SILVI – Emergono diversi casi di gastroenterite tra i bambini e dilaga la preoccupazione in città per timore che ci sia qualcosa che non vada nell’acqua del mare.

Succede a Silvi dove il sindaco Andrea Scordella e l’assessore all’Ambiente Alessandro Valleriani si sono messi a lavoro e hanno svolto delle indagini interessando sia la Asl di Teramo che l’Arta, l’Azienda regionale di tutela ambientale.

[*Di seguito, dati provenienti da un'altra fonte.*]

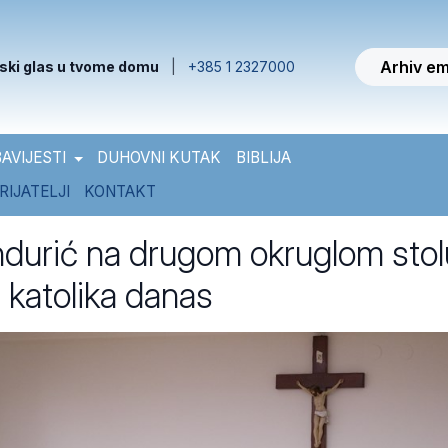
Arhiv em
ski glas u tvome domu
|
+385 1 2327000
AVIJESTI
DUHOVNI KUTAK
BIBLIJA
RIJATELJI
KONTAKT
ndurić na drugom okruglom stol
 katolika danas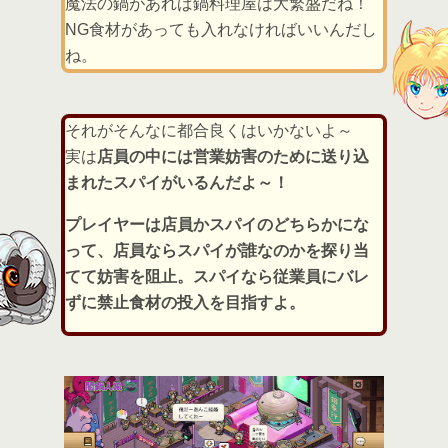
魔法の鍋があれば鍋料理屋は大繁盛だね！
NG食材があっても入れなければいいんだし
ね。
それがそんなに都合良くはいかないよ～
実は
店員の中には営業妨害のために送り込
まれたスパイがいるんだよ～！
プレイヤーは店員かスパイのどちらかにな
って、店員ならスパイが誰なのかを探り当
てて妨害を阻止。スパイなら従業員にバレ
ずに禁止食材の投入を目指すよ。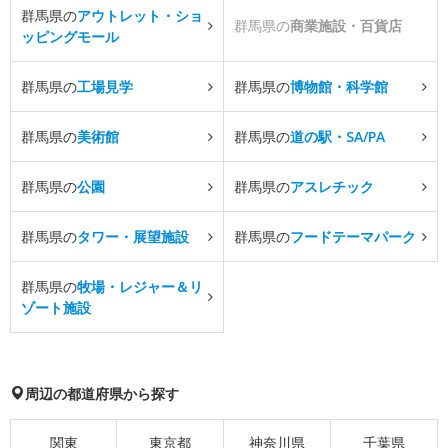
群馬県の
アウトレット・ショ
群馬県の
商業施設・百貨店
ッピングモール
群馬県の
工場見学
群馬県の
博物館・科学館
群馬県の
美術館
群馬県の
道の駅・SA/PA
群馬県の
公園
群馬県の
アスレチック
群馬県の
タワー・展望施設
群馬県の
フードテーマパーク
群馬県の
牧場・レジャー＆リ
ゾート施設
周辺の都道府県から探す
関東
東京都
神奈川県
千葉県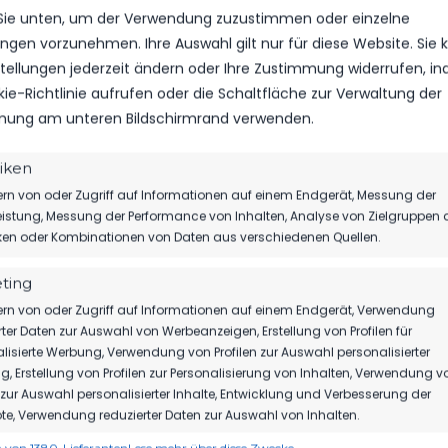
Ähnlicher Beitrag
 Sie unten, um der Verwendung zuzustimmen oder einzelne
lungen vorzunehmen. Ihre Auswahl gilt nur für diese Website. Sie
nstellungen jederzeit ändern oder Ihre Zustimmung widerrufen, i
kie-Richtlinie aufrufen oder die Schaltfläche zur Verwaltung der
ung am unteren Bildschirmrand verwenden.
tiken
rn von oder Zugriff auf Informationen auf einem Endgerät, Messung der
istung, Messung der Performance von Inhalten, Analyse von Zielgruppen 
iken oder Kombinationen von Daten aus verschiedenen Quellen.
ting
rn von oder Zugriff auf Informationen auf einem Endgerät, Verwendung
rter Daten zur Auswahl von Werbeanzeigen, Erstellung von Profilen für
lisierte Werbung, Verwendung von Profilen zur Auswahl personalisierter
, Erstellung von Profilen zur Personalisierung von Inhalten, Verwendung v
n zur Auswahl personalisierter Inhalte, Entwicklung und Verbesserung der
e, Verwendung reduzierter Daten zur Auswahl von Inhalten.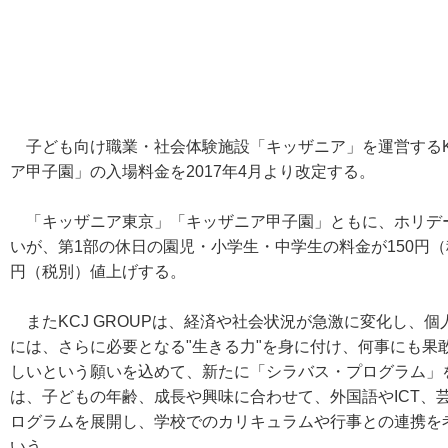
子ども向け職業・社会体験施設「キッザニア」を運営するKC
ア甲子園」の入場料金を2017年4月より改定する。
「キッザニア東京」「キッザニア甲子園」ともに、ホリデ
いが、第1部の休日の園児・小学生・中学生の料金が150円（
円（税別）値上げする。
またKCJ GROUPは、経済や社会状況が急激に変化し、
には、さらに必要となる"生きる力"を身に付け、何事にも果
しいという願いを込めて、新たに「シラバス・プログラム」
は、子どもの年齢、成長や興味に合わせて、外国語やICT、
ログラムを展開し、学校でのカリキュラムや行事との連携を
いう。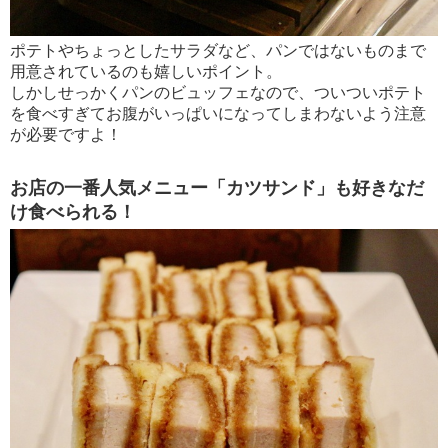
ポテトやちょっとしたサラダなど、パンではないものまで
用意されているのも嬉しいポイント。
しかしせっかくパンのビュッフェなので、ついついポテト
を食べすぎてお腹がいっぱいになってしまわないよう注意
が必要ですよ！
お店の一番人気メニュー「カツサンド」も好きなだ
け食べられる！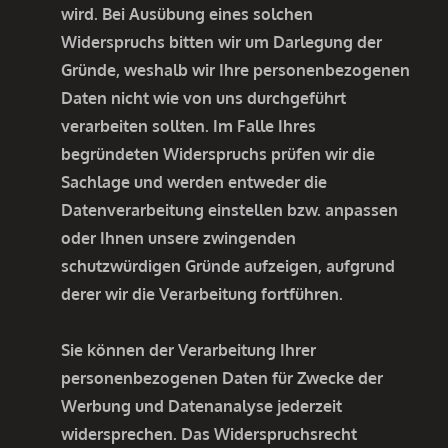
wird. Bei Ausübung eines solchen
Widerspruchs bitten wir um Darlegung der
Gründe, weshalb wir Ihre personenbezogenen
Daten nicht wie von uns durchgeführt
verarbeiten sollten. Im Falle Ihres
begründeten Widerspruchs prüfen wir die
Sachlage und werden entweder die
Datenverarbeitung einstellen bzw. anpassen
oder Ihnen unsere zwingenden
schutzwürdigen Gründe aufzeigen, aufgrund
derer wir die Verarbeitung fortführen.
Sie können der Verarbeitung Ihrer
personenbezogenen Daten für Zwecke der
Werbung und Datenanalyse jederzeit
widersprechen. Das Widerspruchsrecht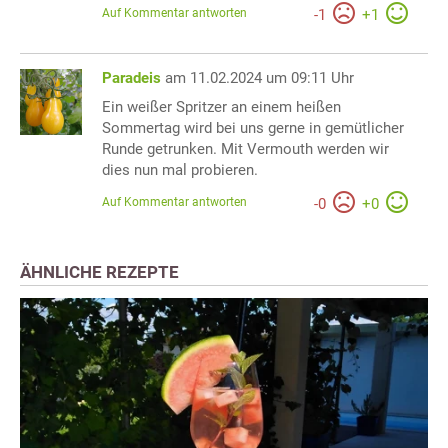
Auf Kommentar antworten
-
1
+
1
Paradeis
am 11.02.2024 um 09:11 Uhr
Ein weißer Spritzer an einem heißen
Sommertag wird bei uns gerne in gemütlicher
Runde getrunken. Mit Vermouth werden wir
dies nun mal probieren.
Auf Kommentar antworten
-
0
+
0
ÄHNLICHE REZEPTE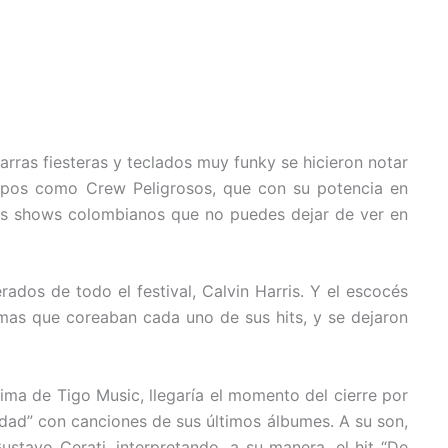
itarras fiesteras y teclados muy funky se hicieron notar
Grupos como Crew Peligrosos, que con su potencia en
sos shows colombianos que no puedes dejar de ver en
ados de todo el festival, Calvin Harris. Y el escocés
lmas que coreaban cada uno de sus hits, y se dejaron
ma de Tigo Music, llegaría el momento del cierre por
dad” con canciones de sus últimos álbumes. A su son,
stavo Cerati, interpretando, a su manera, el hit “De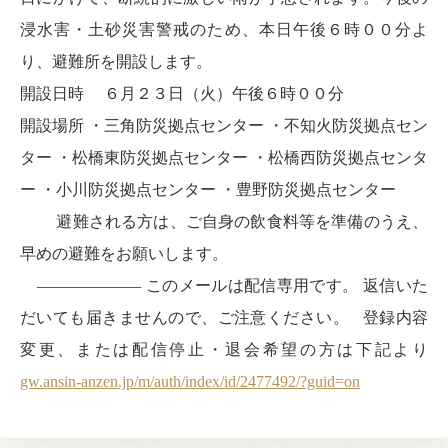
浸水害・土砂災害警戒のため、本日午後６時００分よ
り、避難所を開設します。
開設日時 ６月２３日（火）午後６時００分
開設場所 ・三角防災拠点センター ・不知火防災拠点セン
ター ・松橋東防災拠点センター ・松橋西防災拠点センタ
ー ・小川防災拠点センター ・豊野防災拠点センター
避難される方は、ご自身の飲食料等を準備のうえ、
早めの避難をお願いします。
——————– このメールは配信専用です。 返信いた
だいても届きませんので、ご注意ください。 登録内容
変更、または配信停止・退会希望の方は下記より
gw.ansin-anzen.jp/m/auth/index/id/2477492/?guid=on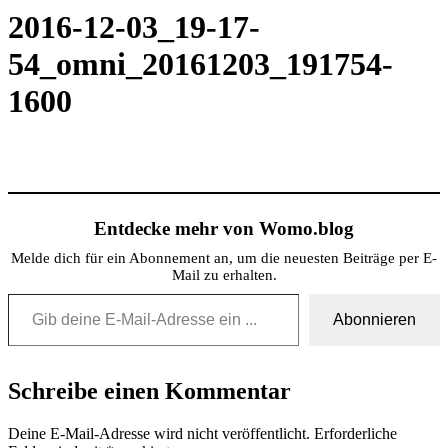
2016-12-03_19-17-
54_omni_20161203_191754-
1600
Entdecke mehr von Womo.blog
Melde dich für ein Abonnement an, um die neuesten Beiträge per E-
Mail zu erhalten.
Gib deine E-Mail-Adresse ein ...
Abonnieren
Schreibe einen Kommentar
Deine E-Mail-Adresse wird nicht veröffentlicht.
Erforderliche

“I medici della Asl – sottolinea il sindaco Scordella – hanno categoricamente escluso che le gastroenteriti siano state causate dall’inquinamento del mare. Hanno precisato che si tratta della diffusione di un virus intestinale, abbastanza frequente nel periodo estivo”.

“Oltretutto – puntualizza – ad accusare gastroenteriti non sono stati solo i bambini che hanno frequentato la spiaggia ma anche adulti che hanno detto di non aver ancora messo per quest’anno nemmeno il piede in mare. A ciò si aggiunga  che il fenomeno non ha interessato solo Silvi ma l’intera costa abruzzese e adriatica”.

“I risultati delle analisi delle acque del mare in diversi punti della spiaggia di Silvi effettuate regolarmente dall’ARTA fino al 10 agosto – precisa l’assessore all’Ambiente Valleriani – hanno tutti confermato l’assoluta balneabilità del nostro mare. Però non ci accontentiamo e vogliamo offrire la massima trasparenza ai cittadini, agli operatori turistici e ai villeggianti”. 

“Stiamo contattando l’Arta – conclude – per chiedere di effettuare prelievi e analisi supplementari i cui esiti renderemo noti a tutti”.